AES New York 2019
Engineering Brief EB8
EB8 - Applications in Audio
Saturday, October 19, 3:30 pm — 4:30 pm
Sunil G. Bharitkar, HP Labs., Inc. - San Francisco, CA, USA
EB8-1 Vibrary: A Consumer-Trainable Music Tagging Utility—Scott Hawley, Belmont University - Nashville, TN, USA; Jason Bagley, Art+Logic - Pasadena, CA, USA; Brett Porter, Art+Logic - Fanwood, NJ, USA; Daisey Traynham, Art+Logic - Pasadena, CA, USA
We present the engineering underlying a consumer application to help music industry professionals find audio clips and samples of personal interest within their large audio libraries typically consisting of heterogeneously-labeled clips supplied by various vendors.

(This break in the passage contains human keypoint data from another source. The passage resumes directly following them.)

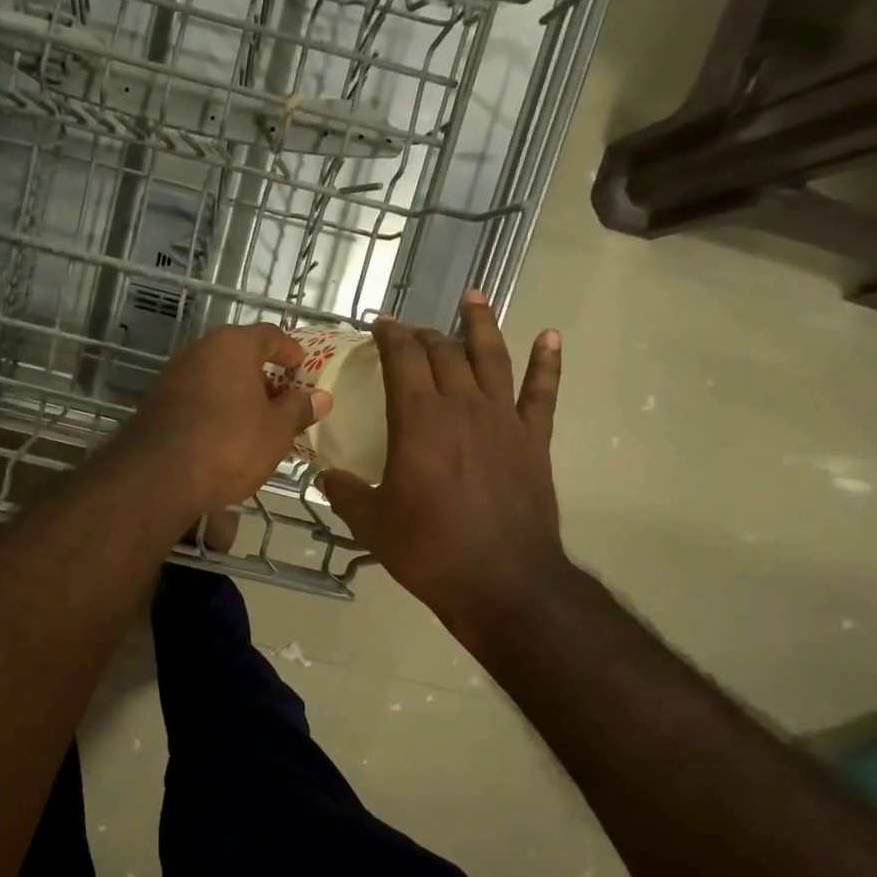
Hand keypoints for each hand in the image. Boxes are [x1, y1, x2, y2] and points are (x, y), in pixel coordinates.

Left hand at [121, 323, 330, 516]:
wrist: (159, 476)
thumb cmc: (229, 444)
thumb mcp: (276, 430)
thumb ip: (298, 409)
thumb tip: (320, 397)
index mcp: (232, 345)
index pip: (269, 335)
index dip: (289, 350)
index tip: (301, 367)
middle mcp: (199, 351)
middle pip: (238, 355)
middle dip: (262, 376)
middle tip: (282, 400)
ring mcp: (172, 376)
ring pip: (215, 378)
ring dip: (236, 394)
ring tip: (256, 422)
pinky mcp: (155, 404)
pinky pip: (195, 399)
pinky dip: (214, 410)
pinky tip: (224, 436)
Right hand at [321, 292, 568, 631]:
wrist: (501, 580)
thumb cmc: (428, 550)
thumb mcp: (372, 524)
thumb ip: (346, 493)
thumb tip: (326, 478)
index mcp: (418, 421)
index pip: (402, 360)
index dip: (389, 337)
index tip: (379, 324)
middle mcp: (462, 407)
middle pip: (443, 354)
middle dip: (424, 335)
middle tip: (410, 330)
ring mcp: (503, 420)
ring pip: (491, 358)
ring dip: (481, 324)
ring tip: (473, 297)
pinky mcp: (533, 440)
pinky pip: (541, 392)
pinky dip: (546, 362)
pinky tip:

We enable users to train an indexing system using their own custom tags (e.g., instruments, genres, moods), by means of convolutional neural networks operating on spectrograms. Since the intended users are not data scientists and may not possess the required computational resources (i.e., Graphics Processing Units, GPUs), our primary contributions consist of (i) designing an intuitive user experience for a local client application to help users create representative spectrogram datasets, and (ii) "seamless" integration with a cloud-based GPU server for efficient neural network training.
Engineering Brief 562
EB8-2 Casualty Accessible and Enhanced (A&E) Audio: Trialling Object-Based Accessible TV Audio—Lauren Ward, University of Salford - Salford, UK; BBC R&D - Salford, UK; Matthew Paradis, BBC Research and Development - London, UK; Ben Shirley, University of Salford - Salford, Greater Manchester, UK; Salsa Sound Ltd - Salford, Greater Manchester, UK; Laura Russon, BBC Studios - Cardiff, Wales, UK; Robin Moore, BBC Research & Development - Salford, UK; Rhys Davies, BBC Studios - Cardiff, Wales, UK
Casualty Accessible and Enhanced (A&E) Audio is the first public trial of accessible audio technology using a narrative importance approach. This trial allows viewers to personalize the audio of an episode of the BBC’s "Casualty" drama series based on their hearing needs. Using a simple interface the audio can be varied between the broadcast mix and an accessible mix containing narratively important non-speech sounds, enhanced dialogue, and attenuated background sounds. This paper describes the trial’s development, implementation, and it’s evaluation by normal and hard of hearing listeners (n=5209 on 20/8/2019). 299 participants also completed a survey, rating the technology 3.6/5 stars. 73% reported the technology made the content more enjoyable or easier to understand.
Engineering Brief 563
EB8-3 Generative Modeling of Metadata for Machine Learning Based Audio Content Classification—Sunil G. Bharitkar, HP Labs., Inc. - San Francisco, CA, USA
Automatic content classification technique is an essential tool in multimedia applications. Present research for audio-based classifiers look at short- and long-term analysis of signals, using both temporal and spectral features. In this paper we present a neural network to classify between the movie (cinematic, TV shows), music, and voice using metadata contained in either the audio/video stream. Towards this end, statistical models of the various metadata are created since a large metadata dataset is not available. Subsequently, synthetic metadata are generated from these statistical models, and the synthetic metadata is input to the ML classifier as feature vectors. The resulting classifier is then able to classify real-world content (e.g., YouTube) with an accuracy ˜ 90% with very low latency (viz., ˜ on an average 7 ms) based on real-world metadata.
Engineering Brief 564
EB8-4 Individual Headphone Equalization at the Eardrum with New Apps for Computers and Cellphones—David Griesinger, David Griesinger Acoustics - Cambridge, MA, USA
Ear canal resonances that concentrate energy on the eardrum are highly individual, and headphones alter or eliminate them. The result is inaccurate timbre and in-head localization. We have developed computer apps that use an equal loudness test to match the sound spectrum at the eardrum from a pair of headphones to the spectrum at the eardrums from a frontal loudspeaker. The result is precise timbre and frontal localization. The improvement in sound is startling. In this presentation we will demonstrate the process and the easy to use software that is now available for VST, AAX, Windows, MAC, Android and IOS cellphones. [Presentation only; not available in E-Library]